Grendel's Revene screenshot

Another interesting aspect of textual interfaces in games is that they often required some formatting of the text itself. In some MOO and the Cold system that I mentioned above, we had a markup language for text that let us control how it was output for various terminal types. (In Cold, we supported plain telnet, ANSI text, HTML, Pueblo, and a couple of other custom outputs, like the screenshot from Grendel's Revenge above.) In Cold, we could provide links, various layout options (definition lists, bullet lists, tables, etc.) and the system would handle making sure everything looked good, that ANSI codes were used where appropriate, or that the right HTML tags were rendered.
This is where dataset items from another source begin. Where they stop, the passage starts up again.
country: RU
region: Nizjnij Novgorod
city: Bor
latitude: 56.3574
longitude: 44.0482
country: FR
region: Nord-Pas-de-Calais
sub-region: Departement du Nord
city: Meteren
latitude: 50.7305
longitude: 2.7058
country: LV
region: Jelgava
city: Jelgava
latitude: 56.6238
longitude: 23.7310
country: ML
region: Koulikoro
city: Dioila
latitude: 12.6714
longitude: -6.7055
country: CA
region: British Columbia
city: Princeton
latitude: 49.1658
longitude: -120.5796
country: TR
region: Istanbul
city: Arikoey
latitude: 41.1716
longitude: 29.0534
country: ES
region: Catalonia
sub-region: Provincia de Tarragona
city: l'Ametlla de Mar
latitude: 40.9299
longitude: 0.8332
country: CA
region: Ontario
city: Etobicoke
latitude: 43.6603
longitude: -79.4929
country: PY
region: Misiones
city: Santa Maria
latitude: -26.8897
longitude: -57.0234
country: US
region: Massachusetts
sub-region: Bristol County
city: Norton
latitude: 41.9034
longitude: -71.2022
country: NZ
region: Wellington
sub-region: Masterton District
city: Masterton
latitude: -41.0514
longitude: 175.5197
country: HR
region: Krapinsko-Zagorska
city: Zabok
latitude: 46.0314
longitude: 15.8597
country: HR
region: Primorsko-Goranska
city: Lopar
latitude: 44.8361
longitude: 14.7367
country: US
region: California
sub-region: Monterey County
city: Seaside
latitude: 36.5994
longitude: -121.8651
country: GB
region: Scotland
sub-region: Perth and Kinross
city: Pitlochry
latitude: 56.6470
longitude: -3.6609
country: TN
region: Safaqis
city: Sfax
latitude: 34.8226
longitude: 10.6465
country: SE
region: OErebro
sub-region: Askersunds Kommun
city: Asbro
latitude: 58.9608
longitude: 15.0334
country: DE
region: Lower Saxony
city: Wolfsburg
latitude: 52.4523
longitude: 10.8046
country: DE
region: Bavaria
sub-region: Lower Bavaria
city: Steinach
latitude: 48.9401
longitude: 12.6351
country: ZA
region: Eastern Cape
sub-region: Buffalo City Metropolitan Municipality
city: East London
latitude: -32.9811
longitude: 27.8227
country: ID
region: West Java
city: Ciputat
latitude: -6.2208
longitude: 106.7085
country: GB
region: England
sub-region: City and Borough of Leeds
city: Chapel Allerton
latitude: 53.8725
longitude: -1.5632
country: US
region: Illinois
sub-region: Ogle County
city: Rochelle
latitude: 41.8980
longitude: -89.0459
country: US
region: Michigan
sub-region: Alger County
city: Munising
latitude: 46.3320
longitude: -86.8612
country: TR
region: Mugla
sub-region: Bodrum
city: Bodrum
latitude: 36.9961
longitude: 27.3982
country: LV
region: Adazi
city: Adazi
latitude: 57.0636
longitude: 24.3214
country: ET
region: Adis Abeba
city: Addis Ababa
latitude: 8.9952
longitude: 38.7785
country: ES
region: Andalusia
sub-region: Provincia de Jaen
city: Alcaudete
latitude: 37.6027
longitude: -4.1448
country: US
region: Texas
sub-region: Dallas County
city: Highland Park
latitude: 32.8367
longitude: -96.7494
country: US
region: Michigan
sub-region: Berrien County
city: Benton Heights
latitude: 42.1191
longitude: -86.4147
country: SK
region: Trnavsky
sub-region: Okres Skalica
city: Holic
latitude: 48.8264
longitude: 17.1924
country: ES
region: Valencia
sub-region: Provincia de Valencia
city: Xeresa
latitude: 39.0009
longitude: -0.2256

Nowadays, one might use Markdown, ReStructuredText or other things to achieve some of the same effects, but not everything is possible with those.

For a simple example from the Cold help system, this markup:

{p}Nodes from this point down are for core subsystem
documentation and documentation on specific objects.
{dl columned:
  {dt: {b:{link node=$help_index_subsystem:Subsystem}}}
  {dd: Subsystems Index}
  {dt: {b:{link node=$help_index_objects:Object}}}
  {dd: Core Objects Index}}

Would render in plain text as:

Nodes from this point down are for core subsystem documentation and
documentation on specific objects.

        [Subsystem]            Subsystems Index
        [Object]               Core Objects Index

This sort of thing is very useful in a command shell for things like help text, formatted paragraphs, proper line wrapping, optionally displaying colored text, etc.


We've just taken a brief look at a few different enriched textual user interfaces. There are surely many others or many details not covered above. I encourage you to write about them in your own blog posts!

I'll write soon about some applications that I'm working on and how we might be able to build upon some of the ideas that have come before as well as how we can take advantage of some of what exists today.